▸ What you need to do
From the first line of the listing below through the line with "Picture 1: EM", transcribe exactly and skip the pictures.

▸ Data provided

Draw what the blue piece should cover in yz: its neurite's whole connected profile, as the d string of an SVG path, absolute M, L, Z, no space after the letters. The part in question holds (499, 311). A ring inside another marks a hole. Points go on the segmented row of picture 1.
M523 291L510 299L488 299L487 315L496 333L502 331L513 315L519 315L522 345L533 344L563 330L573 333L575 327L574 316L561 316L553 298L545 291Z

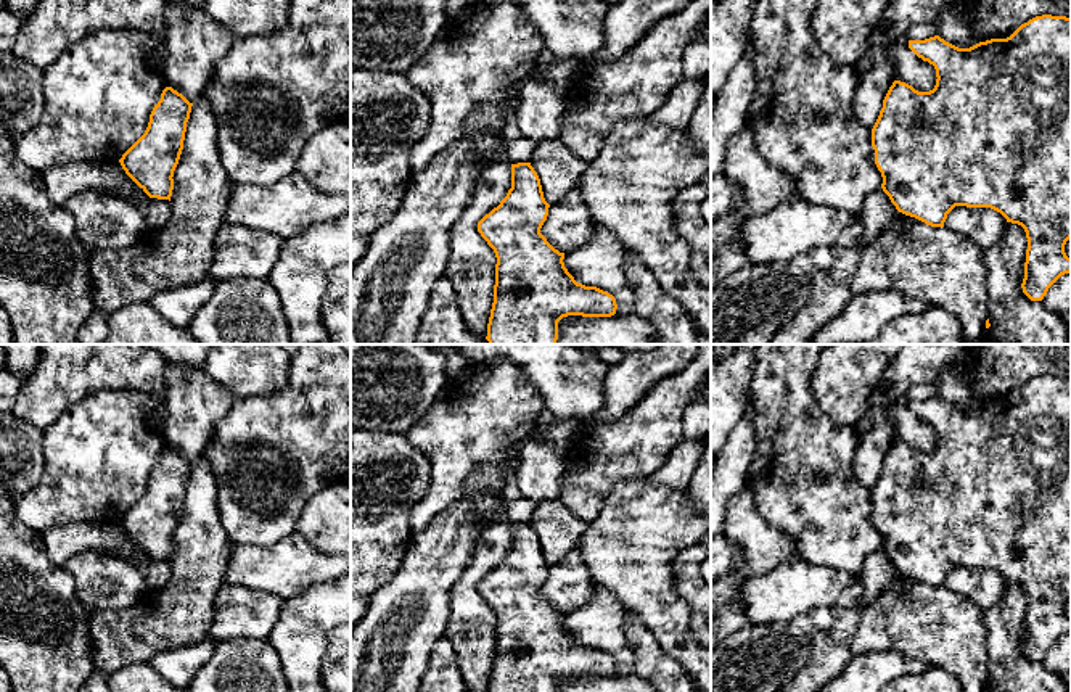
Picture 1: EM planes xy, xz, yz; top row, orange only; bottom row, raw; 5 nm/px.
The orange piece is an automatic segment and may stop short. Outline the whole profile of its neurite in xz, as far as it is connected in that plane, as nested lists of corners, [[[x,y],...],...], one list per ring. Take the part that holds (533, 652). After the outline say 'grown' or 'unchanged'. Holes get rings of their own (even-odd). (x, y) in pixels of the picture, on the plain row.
[[[531,523],[511,525],[511,549],[507,557],[478,583],[478,592],[494,610],[495,645],[487,692],[558,692],[558,682],[568,676],[611,678],[618,665],[613,655],[597,647],[577,644],[564,628],[564,613],[555,610],[540,594],[550,565],[544,558],[540,539]]] | unchanged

▸ Answer area
Draw what the blue piece should cover in yz: its neurite's whole connected profile, as the d string of an SVG path, absolute M, L, Z, no space after the letters. The part in question holds (499, 311). A ring inside another marks a hole. Points go on the segmented row of picture 1.
M523 291L510 299L488 299L487 315L496 333L502 331L513 315L519 315L522 345L533 344L563 330L573 333L575 327L574 316L561 316L553 298L545 291Z

Picture 1: EM planes xy, xz, yz; top row, orange only; bottom row, raw; 5 nm/px.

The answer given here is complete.